Wolff’s claim that collective impact is a “failed model” has caught the attention of community service practitioners who are also skeptics of the model’s “five conditions”. Calling it a top-down model for excluding community members as key stakeholders and partners of collaboration, Wolff has attracted input from many other non-profit and social-sector critics who also want the model to add elements of diversity and inclusion, civic participation, social justice and equity.
Social sector leaders echo these critiques in publications like The Philanthropist, calling the five-pillared framework too simple for its intended purpose of tackling complex problems. Drawing similarities between CI and other previously-popular but failed models of collaboration, community activists struggle to believe that CI has what it takes to build long-term, sustainable, conflict-free solutions to social justice issues. Pointing out several well-known case studies that underscore a real need for increased grassroots advocacy efforts, many critics believe Kania & Kramer conducted inadequate research before designing their model.
In 2015, PolicyLink published a report called Equity: the soul of collective impact, which identified racial and economic equity as the most vital missing pieces of Kania & Kramer’s concept. With no mention of equity in the CI framework, PolicyLink executives argue that CI initiatives fail to address tense power dynamics that continue to polarize American communities and therefore impede progress on social change.
Future of Collective impact
With high demand for adding a new equity frame to the original framework, Living Cities has partnered with The Collective Impact Forum to work exclusively on reforming the model for this purpose. Founders Kania & Kramer, as well as organizations like PolicyLink, Aspen Forum for Community Solutions and Urban Strategies Council have also joined this effort, signaling that opinions from the field have been taken seriously, helping the concept adapt and grow with transparency and flexibility. Ongoing discussions and updates are viewable at the Collective Impact Forum website where public input and participation is encouraged as CI continues to evolve with increased attention to community needs.

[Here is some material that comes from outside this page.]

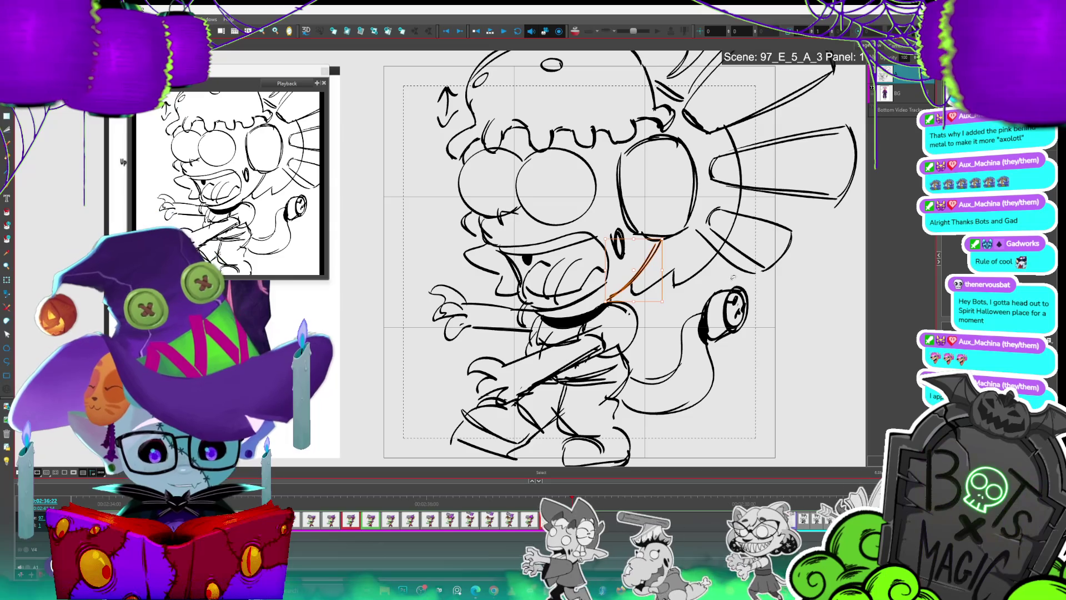
key("Delete")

Founding authors Kania and Kramer have responded to critics expressing appreciation for their interest and perspective on the topic, encouraging their continued input throughout the process to refine the model.
“As this movement continues to evolve, we look forward to additional contributions such as Wolff’s published editorial (and the myriad of contributions we list here, as well as many others) that can deepen understanding of how best to practice collective impact in a manner that leads to a more just and equitable world”.
Wolff however, believes the model is flawed beyond repair and needs full replacement rather than reform. Suggesting six principles in the NonProfit Quarterly’s 2017 Collaborating for Equity and Social Justice Toolkit, Wolff empowers social innovators and thought leaders to design collaboration models for the future that will “leave the power in the hands of community residents”.